*** Begin section ***
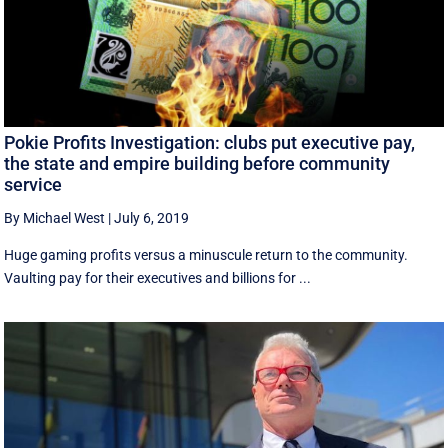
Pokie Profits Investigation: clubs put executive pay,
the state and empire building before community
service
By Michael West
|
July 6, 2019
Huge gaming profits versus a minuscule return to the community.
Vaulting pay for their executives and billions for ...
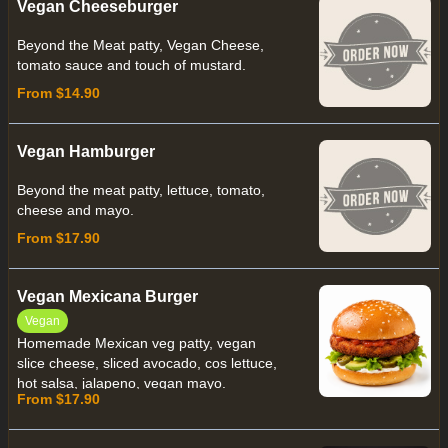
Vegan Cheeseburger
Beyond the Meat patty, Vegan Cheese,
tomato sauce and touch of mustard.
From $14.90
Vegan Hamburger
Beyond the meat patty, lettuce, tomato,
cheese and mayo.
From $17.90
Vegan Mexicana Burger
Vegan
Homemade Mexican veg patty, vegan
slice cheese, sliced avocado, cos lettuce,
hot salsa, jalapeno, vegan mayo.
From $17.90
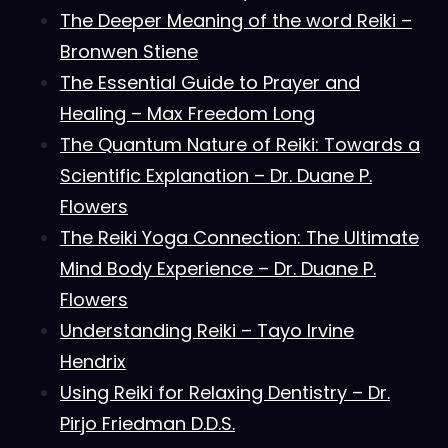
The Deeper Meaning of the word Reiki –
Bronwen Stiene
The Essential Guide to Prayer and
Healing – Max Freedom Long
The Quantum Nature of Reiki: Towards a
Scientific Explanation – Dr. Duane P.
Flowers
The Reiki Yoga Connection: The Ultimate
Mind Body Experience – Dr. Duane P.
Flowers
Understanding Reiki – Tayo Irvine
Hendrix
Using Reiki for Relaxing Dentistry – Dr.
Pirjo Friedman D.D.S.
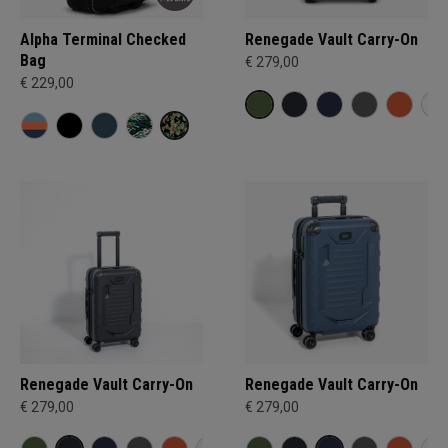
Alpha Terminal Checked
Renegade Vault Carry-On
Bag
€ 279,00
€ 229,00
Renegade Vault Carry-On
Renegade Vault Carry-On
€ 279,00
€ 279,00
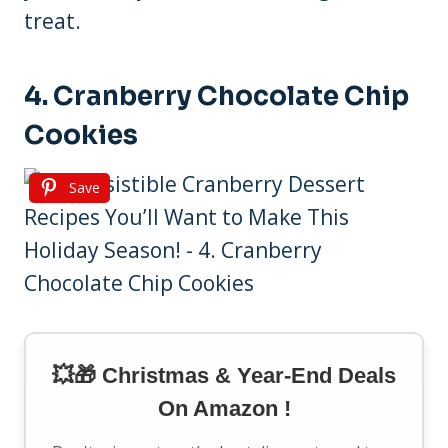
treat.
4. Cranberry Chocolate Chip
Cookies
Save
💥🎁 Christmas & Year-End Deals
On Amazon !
*** End section ***
*** Begin section ***
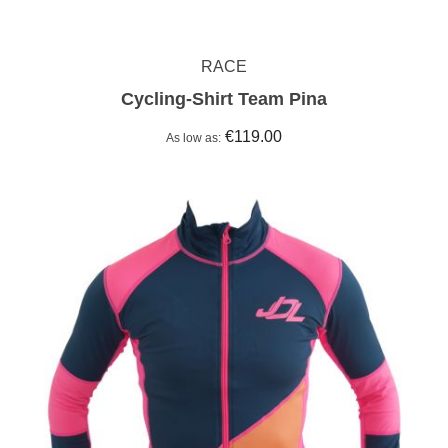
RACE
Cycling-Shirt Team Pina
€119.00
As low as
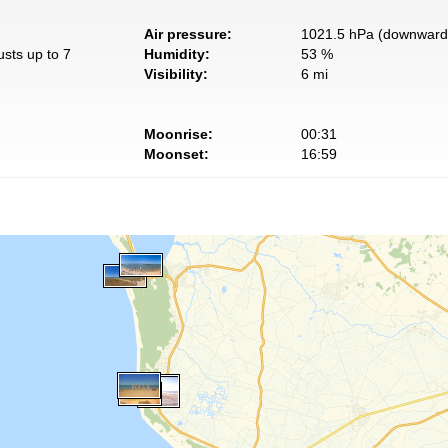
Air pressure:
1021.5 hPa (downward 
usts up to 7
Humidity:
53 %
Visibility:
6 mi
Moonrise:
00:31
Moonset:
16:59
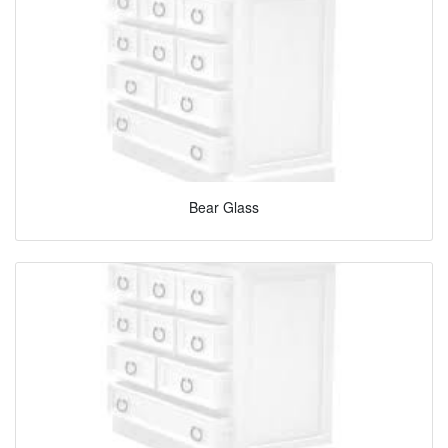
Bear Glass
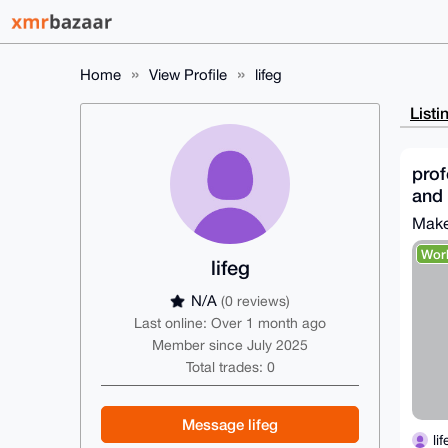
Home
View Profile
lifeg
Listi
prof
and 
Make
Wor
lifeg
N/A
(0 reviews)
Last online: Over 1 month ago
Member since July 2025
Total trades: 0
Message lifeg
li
*** End section ***
> **WORK ORDER**
Your answer should be one number, the count of lines in the records that contain the word "tomato".

> **RESPONSE TO THIS TASK**
2